Does the science back this up?
Partly, yes. The over-prescription concern has real legs. Aromatase inhibitors like anastrozole are frequently used in TRT clinics, and several clinicians and researchers have raised alarms about routine AI co-prescription without evidence of actual high estrogen symptoms or lab confirmation. A 2017 paper by Lim et al. in Clinical Endocrinology noted that AI use in TRT patients is widespread despite limited evidence supporting prophylactic use in men with normal estrogen ranges.
The dose-reduction-first logic also has biological backing. Estrogen in men comes largely from peripheral aromatization of testosterone. Higher testosterone dose means more substrate for aromatization. Reducing dose reduces conversion. That's not controversial. What is contested is the claim that this works for 90% of patients. Body fat percentage, genetic aromatase activity, and SHBG levels all affect individual conversion rates, making blanket percentages unreliable. There is no large-scale RCT that produced that specific figure.
What did they get wrong (or right)?
He got the general direction right. The Endocrine Society's clinical practice guidelines on male hypogonadism do not recommend routine AI use and suggest addressing elevated estrogen through dose adjustment before adding medications. That aligns with what the creator is saying in plain terms.
Where he went wrong is the false precision. Saying "90% of men" will resolve high estrogen through dose reduction sounds authoritative but is not supported by evidence. It also glosses over a real subset of patients, men with high aromatase activity due to obesity or genetic factors, for whom dose reduction alone may be genuinely insufficient regardless of what the percentages supposedly say.

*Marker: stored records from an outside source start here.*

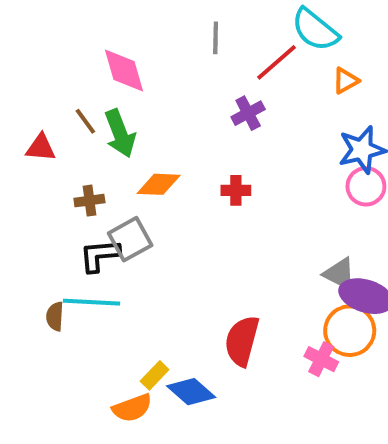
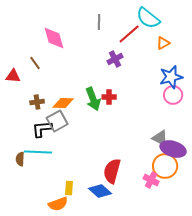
green arrow: (120, 133) -> (93, 99), moved
orange diamond: (159, 184) -> (63, 103), moved
yellow rectangle: (155, 375) -> (69, 188), turned -40
blue diamond: (191, 392) -> (100, 191), moved

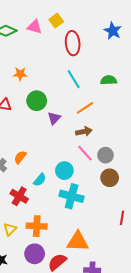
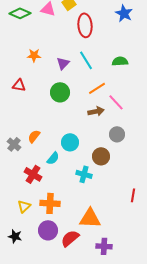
green circle: (37, 101) -> (60, 92), moved
purple triangle: (54, 118) -> (63, 63), moved
pink line: (85, 153) -> (116, 102), moved
cyan circle: (64, 171) -> (70, 142), moved
brown circle: (110, 178) -> (101, 156), moved
cyan cross: (72, 196) -> (84, 174), size x0.7

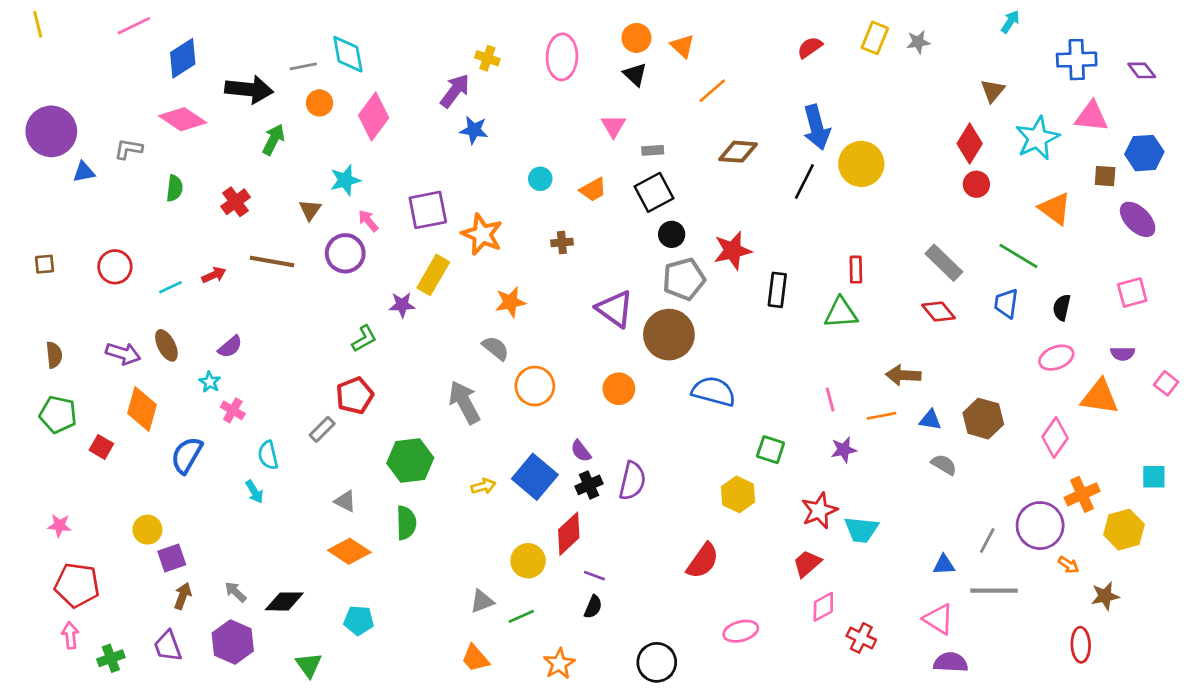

He also says "do not take an estrogen blocker while on TRT" as an opening line, which is too absolute. Some men have documented high estrogen with symptomatic complaints (gynecomastia, water retention, mood changes) that persist even after dose reduction. For those patients, AIs are a legitimate clinical tool when used carefully and monitored with labs. Blanket "do not take" advice oversimplifies a decision that should involve bloodwork and a physician.
What should you actually know?
Estrogen is not the enemy of TRT. This is the part most TikTok content gets completely backward. Estradiol plays important roles in male bone density, libido, cardiovascular function, and cognitive health. Crashing estrogen with aggressive AI use causes real problems. A 2013 study by Finkelstein et al. in the New England Journal of Medicine demonstrated that estrogen, not just testosterone, drives libido and sexual function in men. Nuking it is not a TRT optimization strategy.
The practical takeaway from this video is reasonable: don't let a clinic put you on an AI the moment your estrogen reads above range without first trying a dose adjustment. But don't treat "do not take an estrogen blocker" as a universal rule either. If your estradiol is elevated, you have symptoms, and your dose is already dialed back, an AI at a low dose under lab supervision is a legitimate option. This is a clinical conversation, not a TikTok comment section decision.
- Get estradiol labs (ideally the sensitive LC-MS/MS assay) before anyone touches your dose or adds medication.
- Symptoms matter as much as numbers. An E2 of 45 pg/mL with no symptoms is different from 45 pg/mL with gynecomastia and water retention.
- AI use without symptoms or confirmed high estrogen increases fracture risk and may impair cardiovascular and sexual function.